Contents
Thamesmead: A late 20th century New Town
The Royal Arsenal
The area also had great military and naval importance. In 1515 Henry VIII (r.1509 – 1547) ordered the building of the warship Henri Grace à Dieu as part of an effort to improve and enlarge the English Navy and to this end established a major dockyard at Woolwich, very close to the area now occupied by Thamesmead.
It was from this point onwards that the area became an important naval and military centre. The Thamesmead site, mostly on the Greenwich side of the boundary, was used for storing ordnance or ammunition from as early as 1565 and gradually more and more land was given over to what became the Royal Arsenal.
This institution made and tested guns and ammunition. The land was ideal for this purpose, as there were still very few people living in the area. In addition the marshy ground deadened the impact of explosions and therefore was safer when testing ammunition. One of the weapons tested on the marshes near Plumstead was called Mallet’s Mortar. It was meant to be portable but ended up weighing 42 tons!
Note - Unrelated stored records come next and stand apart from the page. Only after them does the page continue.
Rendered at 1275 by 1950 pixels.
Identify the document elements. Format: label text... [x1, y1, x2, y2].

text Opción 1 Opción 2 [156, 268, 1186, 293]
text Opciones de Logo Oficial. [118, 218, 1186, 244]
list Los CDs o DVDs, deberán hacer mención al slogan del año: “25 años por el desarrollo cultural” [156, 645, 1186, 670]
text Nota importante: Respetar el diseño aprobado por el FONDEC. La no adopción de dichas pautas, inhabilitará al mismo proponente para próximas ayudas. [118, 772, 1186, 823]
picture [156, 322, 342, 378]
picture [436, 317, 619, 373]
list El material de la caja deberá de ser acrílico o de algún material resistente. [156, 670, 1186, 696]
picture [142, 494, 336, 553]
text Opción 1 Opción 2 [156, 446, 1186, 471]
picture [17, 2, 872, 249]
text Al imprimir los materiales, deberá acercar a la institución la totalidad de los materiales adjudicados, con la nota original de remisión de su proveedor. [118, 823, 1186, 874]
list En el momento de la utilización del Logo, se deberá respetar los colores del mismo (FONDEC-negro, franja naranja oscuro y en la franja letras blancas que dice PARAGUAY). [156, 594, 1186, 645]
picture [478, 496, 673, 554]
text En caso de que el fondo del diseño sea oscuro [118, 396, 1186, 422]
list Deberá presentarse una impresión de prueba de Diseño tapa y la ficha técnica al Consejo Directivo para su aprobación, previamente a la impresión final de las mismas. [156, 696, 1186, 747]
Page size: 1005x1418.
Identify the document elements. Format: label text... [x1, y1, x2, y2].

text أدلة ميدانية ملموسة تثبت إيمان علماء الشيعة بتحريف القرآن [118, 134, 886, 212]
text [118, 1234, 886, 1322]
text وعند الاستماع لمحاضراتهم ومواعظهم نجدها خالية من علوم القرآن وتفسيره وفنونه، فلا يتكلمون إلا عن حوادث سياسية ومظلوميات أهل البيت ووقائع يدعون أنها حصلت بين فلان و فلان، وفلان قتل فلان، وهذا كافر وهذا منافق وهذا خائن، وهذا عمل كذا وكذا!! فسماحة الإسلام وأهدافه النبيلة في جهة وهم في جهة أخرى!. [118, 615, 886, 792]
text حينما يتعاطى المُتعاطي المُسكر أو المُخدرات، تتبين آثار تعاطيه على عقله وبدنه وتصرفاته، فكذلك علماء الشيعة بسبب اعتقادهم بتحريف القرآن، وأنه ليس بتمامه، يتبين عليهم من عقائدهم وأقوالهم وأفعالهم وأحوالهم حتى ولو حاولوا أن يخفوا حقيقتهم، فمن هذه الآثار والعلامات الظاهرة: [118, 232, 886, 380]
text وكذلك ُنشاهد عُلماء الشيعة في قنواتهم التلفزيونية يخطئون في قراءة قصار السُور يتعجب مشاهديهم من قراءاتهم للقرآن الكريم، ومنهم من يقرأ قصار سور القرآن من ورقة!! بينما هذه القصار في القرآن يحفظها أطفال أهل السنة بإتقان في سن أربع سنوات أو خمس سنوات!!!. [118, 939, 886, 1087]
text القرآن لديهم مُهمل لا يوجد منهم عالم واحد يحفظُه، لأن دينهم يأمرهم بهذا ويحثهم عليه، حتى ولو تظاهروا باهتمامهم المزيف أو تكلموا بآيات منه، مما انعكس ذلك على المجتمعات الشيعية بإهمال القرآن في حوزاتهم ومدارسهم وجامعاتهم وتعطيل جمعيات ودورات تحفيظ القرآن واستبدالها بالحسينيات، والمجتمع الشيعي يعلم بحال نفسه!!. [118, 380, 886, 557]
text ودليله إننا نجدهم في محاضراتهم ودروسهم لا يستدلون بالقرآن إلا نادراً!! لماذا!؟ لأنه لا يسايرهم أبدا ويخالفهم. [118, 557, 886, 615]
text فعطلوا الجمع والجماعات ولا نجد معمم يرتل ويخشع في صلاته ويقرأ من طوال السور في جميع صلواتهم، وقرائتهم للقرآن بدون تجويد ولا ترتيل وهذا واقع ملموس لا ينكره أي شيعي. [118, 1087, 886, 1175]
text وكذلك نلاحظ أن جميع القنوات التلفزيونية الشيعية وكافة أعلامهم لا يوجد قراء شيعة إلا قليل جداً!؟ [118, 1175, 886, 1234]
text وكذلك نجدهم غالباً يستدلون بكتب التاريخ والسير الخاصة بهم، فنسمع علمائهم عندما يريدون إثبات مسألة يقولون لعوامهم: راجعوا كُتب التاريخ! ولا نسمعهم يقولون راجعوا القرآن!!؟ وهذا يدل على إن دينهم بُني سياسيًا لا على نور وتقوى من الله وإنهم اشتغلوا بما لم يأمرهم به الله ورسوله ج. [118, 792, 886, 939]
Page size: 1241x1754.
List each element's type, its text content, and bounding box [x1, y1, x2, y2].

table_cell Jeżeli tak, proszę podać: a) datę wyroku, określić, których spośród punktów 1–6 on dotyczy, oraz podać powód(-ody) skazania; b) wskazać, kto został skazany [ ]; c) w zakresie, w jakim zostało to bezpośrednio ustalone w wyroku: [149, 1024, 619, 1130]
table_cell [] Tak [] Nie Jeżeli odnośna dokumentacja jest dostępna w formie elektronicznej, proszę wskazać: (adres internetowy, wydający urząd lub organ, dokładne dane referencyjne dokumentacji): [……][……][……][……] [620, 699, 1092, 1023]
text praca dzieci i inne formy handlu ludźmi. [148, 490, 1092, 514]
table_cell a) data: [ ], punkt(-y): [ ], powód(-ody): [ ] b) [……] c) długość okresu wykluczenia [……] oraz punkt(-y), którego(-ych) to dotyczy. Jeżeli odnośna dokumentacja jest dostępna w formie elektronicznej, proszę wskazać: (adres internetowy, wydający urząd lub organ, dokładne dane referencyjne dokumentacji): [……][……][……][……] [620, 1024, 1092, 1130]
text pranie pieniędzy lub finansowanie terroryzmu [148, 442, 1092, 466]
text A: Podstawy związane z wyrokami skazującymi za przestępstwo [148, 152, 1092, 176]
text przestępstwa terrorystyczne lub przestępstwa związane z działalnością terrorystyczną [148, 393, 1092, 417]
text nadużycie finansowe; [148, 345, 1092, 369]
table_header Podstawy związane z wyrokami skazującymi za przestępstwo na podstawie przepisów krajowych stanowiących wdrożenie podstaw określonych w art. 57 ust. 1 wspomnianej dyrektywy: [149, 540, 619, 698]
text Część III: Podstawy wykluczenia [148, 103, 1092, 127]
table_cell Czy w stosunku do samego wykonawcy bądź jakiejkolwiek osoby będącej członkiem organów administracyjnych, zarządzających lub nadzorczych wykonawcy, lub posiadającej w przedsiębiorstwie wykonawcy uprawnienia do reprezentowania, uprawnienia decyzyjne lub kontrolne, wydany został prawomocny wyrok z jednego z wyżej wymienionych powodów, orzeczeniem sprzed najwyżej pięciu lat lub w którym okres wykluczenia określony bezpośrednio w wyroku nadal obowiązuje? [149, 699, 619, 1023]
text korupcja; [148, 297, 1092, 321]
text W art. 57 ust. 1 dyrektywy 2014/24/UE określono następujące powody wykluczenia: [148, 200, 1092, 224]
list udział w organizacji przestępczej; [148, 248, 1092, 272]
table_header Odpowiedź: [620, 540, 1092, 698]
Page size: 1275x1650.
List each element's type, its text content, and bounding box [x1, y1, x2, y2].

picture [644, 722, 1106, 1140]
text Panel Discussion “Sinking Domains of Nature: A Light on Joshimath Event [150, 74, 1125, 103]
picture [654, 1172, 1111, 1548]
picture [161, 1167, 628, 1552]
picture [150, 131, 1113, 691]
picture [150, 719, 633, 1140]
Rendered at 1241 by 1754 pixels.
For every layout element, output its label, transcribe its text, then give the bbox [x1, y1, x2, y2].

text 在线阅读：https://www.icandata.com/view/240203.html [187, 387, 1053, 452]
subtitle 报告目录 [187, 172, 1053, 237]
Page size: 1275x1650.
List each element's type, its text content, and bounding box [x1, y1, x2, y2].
Mallet’s Mortar was not a successful invention – on its first test firing in October 1857 a fracture appeared in the metal and the project was abandoned.
The Royal Arsenal brought much-needed trade to the area as people employed in the munitions factories came to live in the nearby towns and villages. The area became more and more important militarily throughout the 18th and 19th centuries – England was at war with many countries, including France and Spain. The Crimean War of 1854 – 56 placed big demands on the Arsenal.
By the beginning of the First World War the Arsenal was operating at full capacity, providing employment for 73,000 people. However, partly because of isolated Zeppelin raids on the Arsenal during the First World War, officials became worried about the manufacture and testing of guns and ammunition so close to densely populated areas. The Arsenal was now surrounded by residential developments as London expanded further and further outwards. Therefore from the 1920s onwards the site was scaled down. Both the testing and manufacture of weapons were moved to more remote and secret areas.
The Second World War merely confirmed the need to move the Arsenal elsewhere. Its location was well known and it was easily visible, with the result that the Luftwaffe could target it for bombing raids – and this meant that surrounding residential areas were also badly damaged.
After the Second World War the Arsenal was less and less used. By the late 1950s the London County Council (LCC) had earmarked part of the land – together with about 500 acres of virgin marshland at Erith – to form the site for a new riverside town development to help cope with the demand for housing in the London area.